Task goal:
Tally the lines of the listing that contain the word "Lenti", then give the total and nothing else.

━━━━━━━━━━━━━━━━

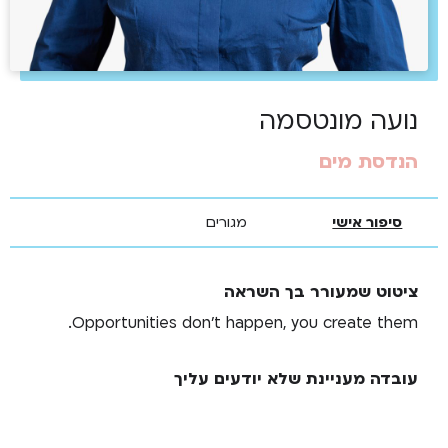
נועה מונטסמה
הנדסת מים
סיפור אישי
מגורים
ציטוט שמעורר בך השראה
Opportunities don't happen, you create them.
עובדה מעניינת שלא יודעים עליך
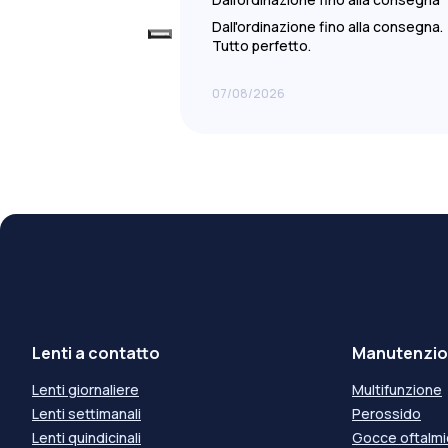
Dall'ordinazione fino alla consegna.
Tutto perfetto.
07/08/2026
Lenti a contatto
Manutenzion
Lenti giornaliere
Multifunzione
Lenti settimanali
Perossido
Lenti quindicinali
Gocce oftalm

━━━━━━━━━━━━━━━━

Task result:
4